[[ Exercise inputs, beginning ]]

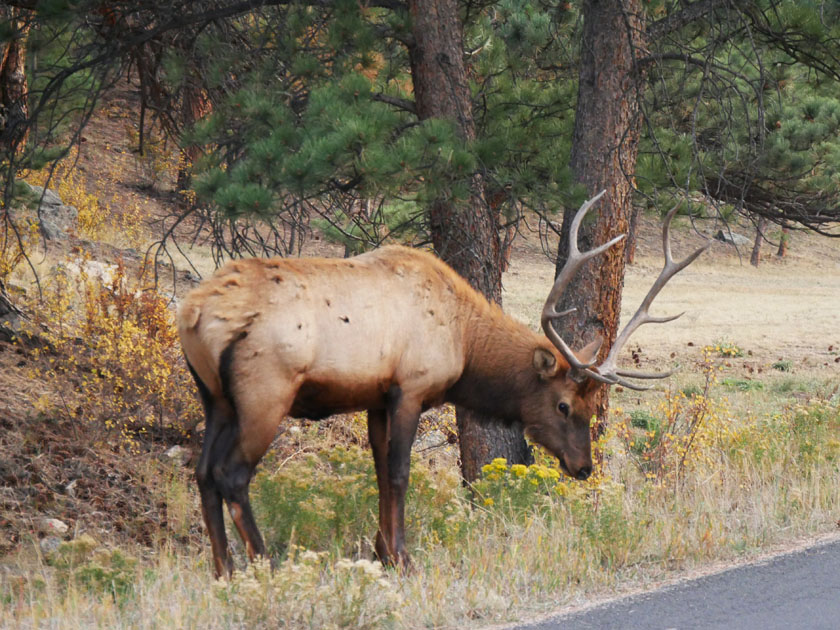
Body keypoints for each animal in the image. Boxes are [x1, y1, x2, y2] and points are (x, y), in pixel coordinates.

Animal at [180, 193, 704, 576]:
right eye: (563, 406)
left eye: (592, 407)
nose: (583, 467)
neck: (464, 342)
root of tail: (192, 313)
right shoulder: (411, 388)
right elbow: (399, 473)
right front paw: (403, 558)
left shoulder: (376, 397)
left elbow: (379, 473)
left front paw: (383, 551)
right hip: (265, 391)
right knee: (232, 474)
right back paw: (265, 566)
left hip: (214, 398)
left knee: (203, 472)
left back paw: (223, 571)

[[ Exercise inputs, end ]]

▶ **Your objective**: Copy exactly the lines from the one with "nose: (583, 467)" through the last line of the material, keeping both ends.

▶ **Written answer**:
nose: (583, 467)
neck: (464, 342)
root of tail: (192, 313)
right shoulder: (411, 388)
right elbow: (399, 473)
right front paw: (403, 558)
left shoulder: (376, 397)
left elbow: (379, 473)
left front paw: (383, 551)
right hip: (265, 391)
right knee: (232, 474)
right back paw: (265, 566)
left hip: (214, 398)
left knee: (203, 472)
left back paw: (223, 571)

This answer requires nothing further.